Exponential backoff starting at 30s, doubling each failure, capped at 15 minutes:

```go
func backoff(failureCount int) time.Duration {
    d := 30 * time.Second
    for i := 0; i < failureCount; i++ {
        d *= 2
        if d >= 15 * time.Minute {
            return 15 * time.Minute
        }
    }
    return d
}
```

| Failure count | Backoff |
|---|---|
| 0 (first retry) | 30s |
| 1 | 1m |
| 2 | 2m |
| 3 | 4m |
| 4 | 8m |
| 5+ | 15m (capped) |

---

## Config tunables

| Config key | Default | Meaning |
|---|---|---|
| `Tick` | 1s | Poll interval |
| `Lease` | 2m | How long a claimed alarm stays leased before another worker may reclaim it |
| `Batch` | 100 | Max alarms claimed per tick |
| `MaxFailures` | 5 | Default wake-delivery retry ceiling per alarm |

These are set via `dispatch.Config` and resolved from environment variables or the kvx overlay (see [Config System](./config-system.md)).

---

## Worker lifecycle

```go
func (w *Worker) Run(ctx context.Context)
```

Blocks until `ctx` is cancelled. The ticker is the only goroutine — all work is synchronous within each tick. A `ctx.Err() != nil` check between alarms in a batch allows clean shutdown mid-batch.

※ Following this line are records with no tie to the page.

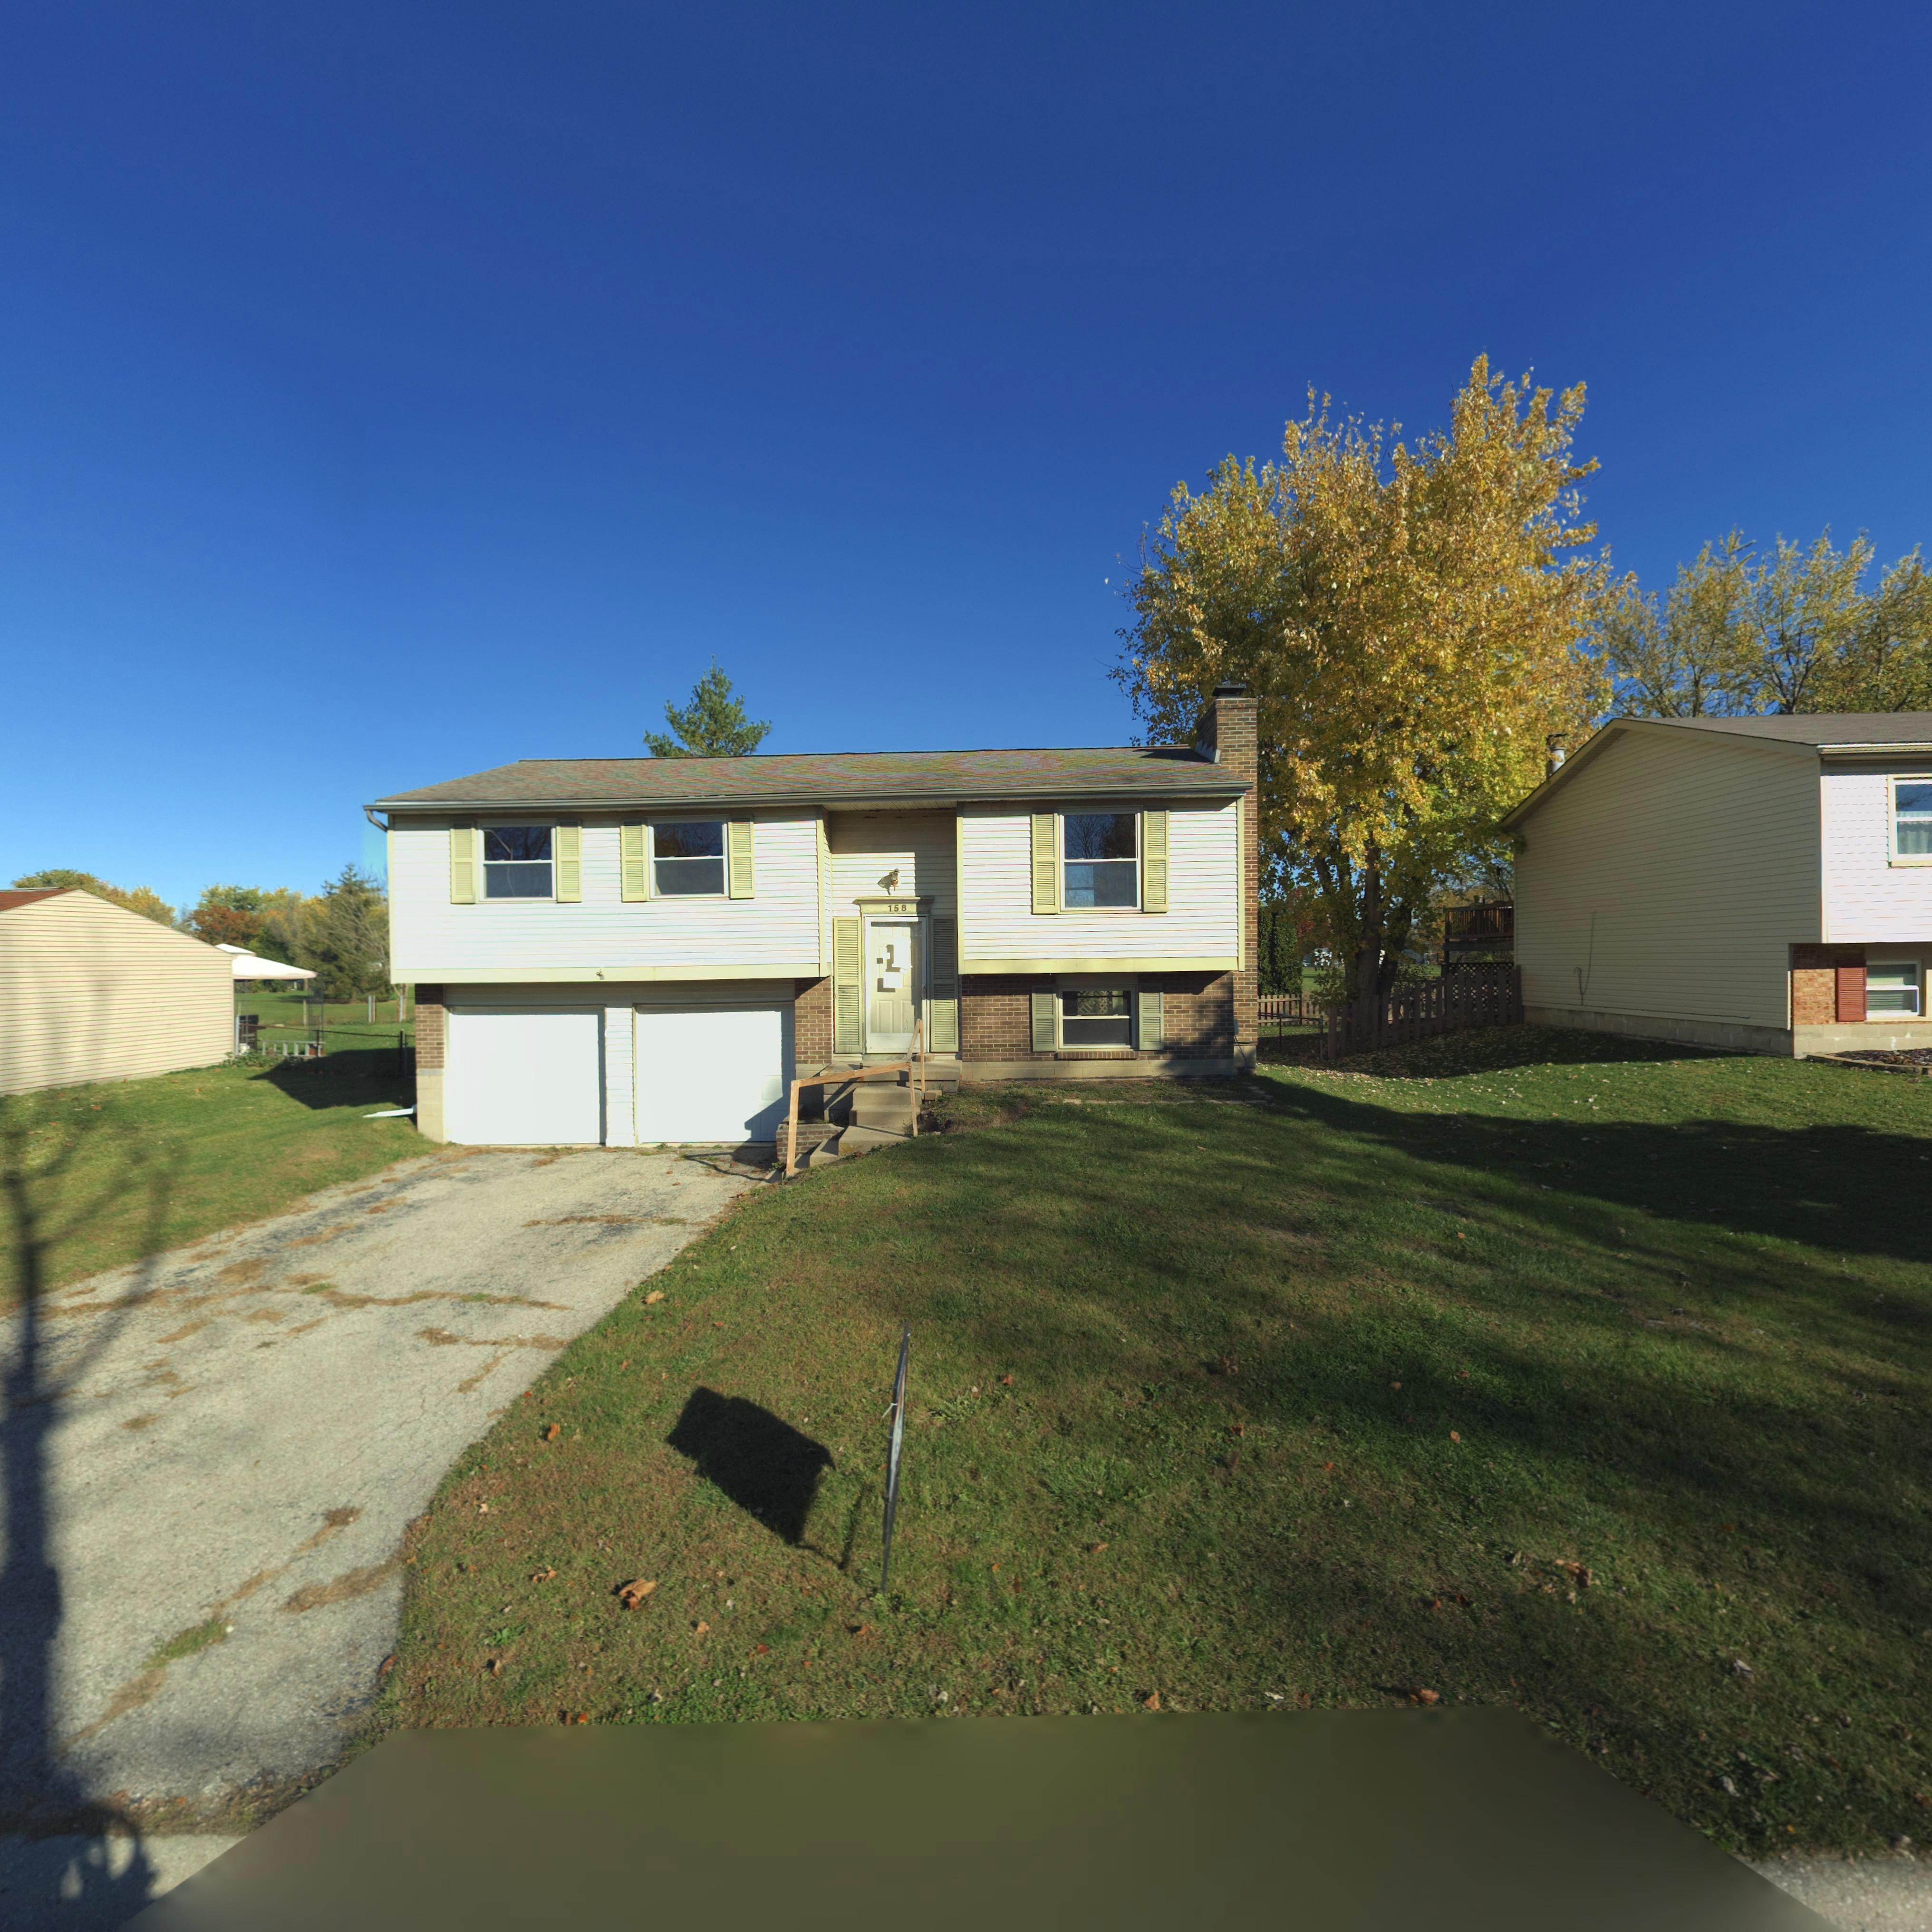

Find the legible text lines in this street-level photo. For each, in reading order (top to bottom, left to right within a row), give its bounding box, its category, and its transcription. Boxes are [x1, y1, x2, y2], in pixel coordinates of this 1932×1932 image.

[886, 902, 908, 913] StreetNumber: 158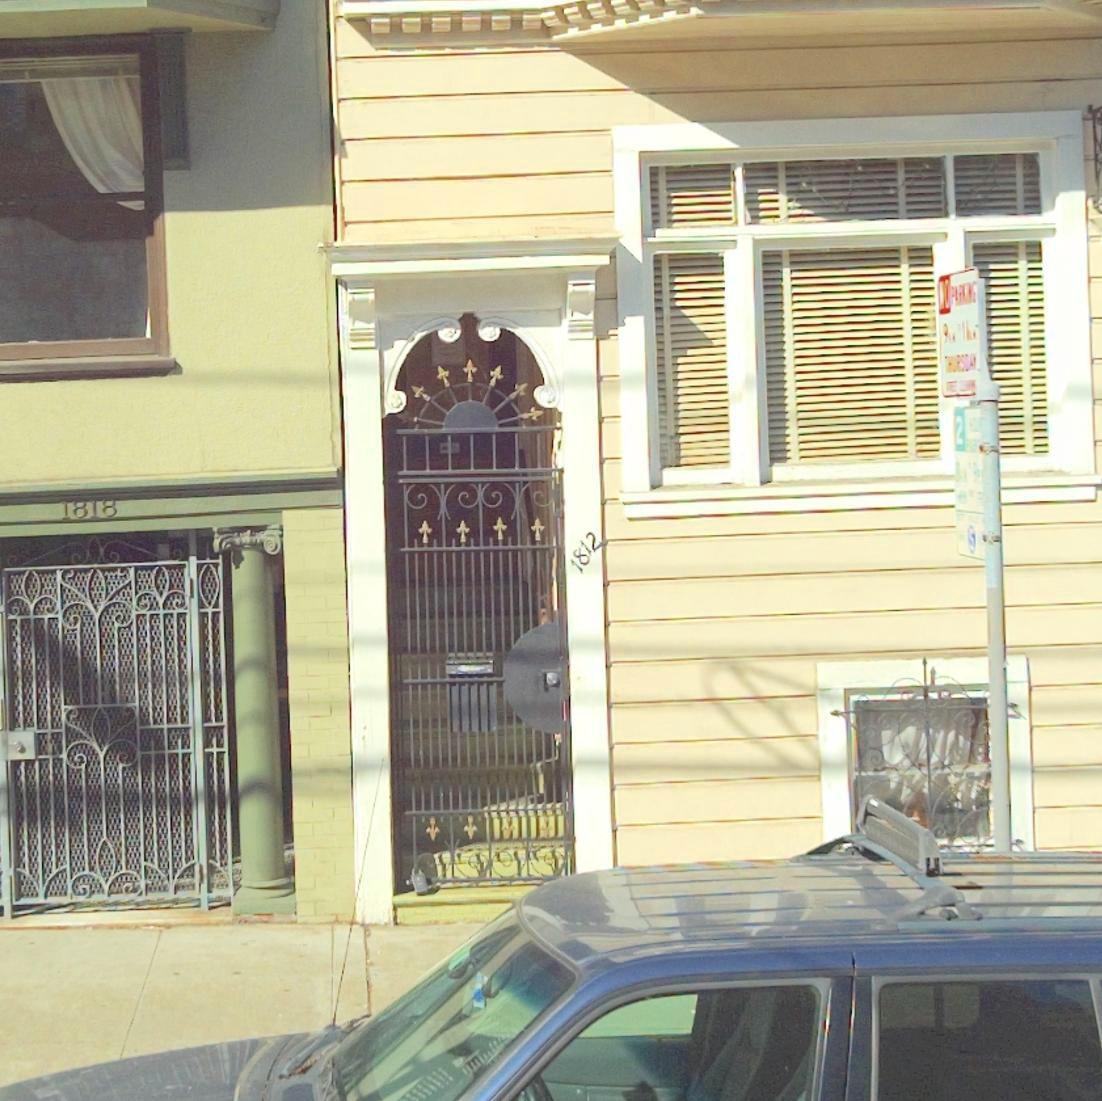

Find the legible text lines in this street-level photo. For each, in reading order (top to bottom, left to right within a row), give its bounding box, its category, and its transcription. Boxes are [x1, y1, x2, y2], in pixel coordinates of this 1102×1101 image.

[937, 276, 953, 313] None: NO
[939, 321, 950, 345] None: 9
[959, 316, 971, 343] None: 11
[942, 349, 980, 376] None: THURSDAY
[953, 413, 965, 448] None: 2
[60, 497, 118, 522] StreetNumber: 1818
[566, 527, 608, 578] StreetNumber: 1812
[966, 525, 978, 553] None: S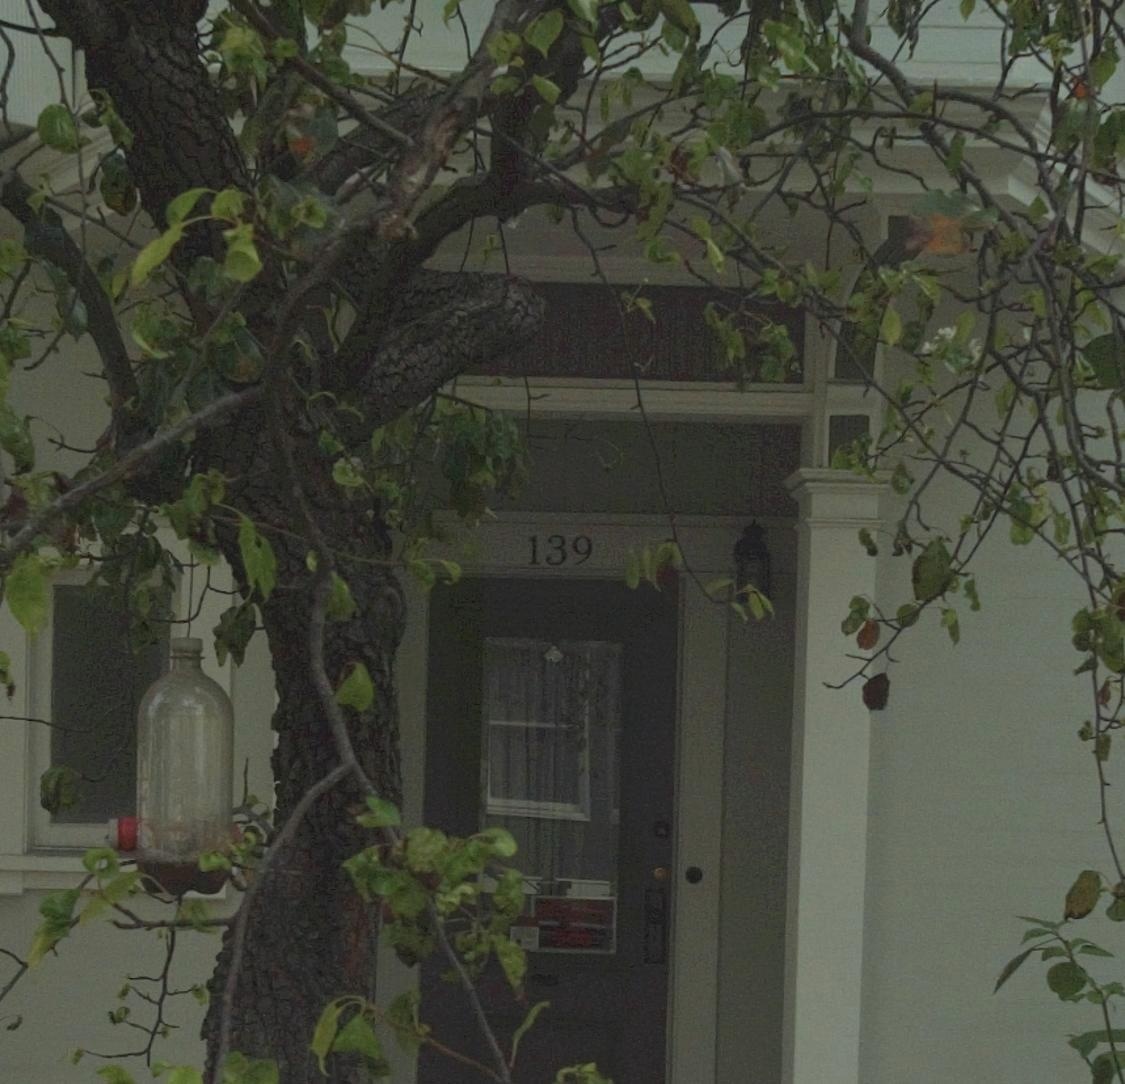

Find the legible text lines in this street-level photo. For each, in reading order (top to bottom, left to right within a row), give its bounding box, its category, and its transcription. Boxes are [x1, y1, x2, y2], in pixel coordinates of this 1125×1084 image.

[526, 532, 595, 567] StreetNumber: 139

The worker is spawned as a goroutine in `main()`:

```go
worker := dispatch.New(st, waker, log, dispatch.Config{…})
go worker.Run(ctx)
```

---

## Honest failure (invariant i6)

Every failure path records `last_error` on the alarm row. A permanently failed once-alarm has `status='failed'` with the error text. A cron alarm that skips a fire records the error before advancing. Nothing is silently dropped.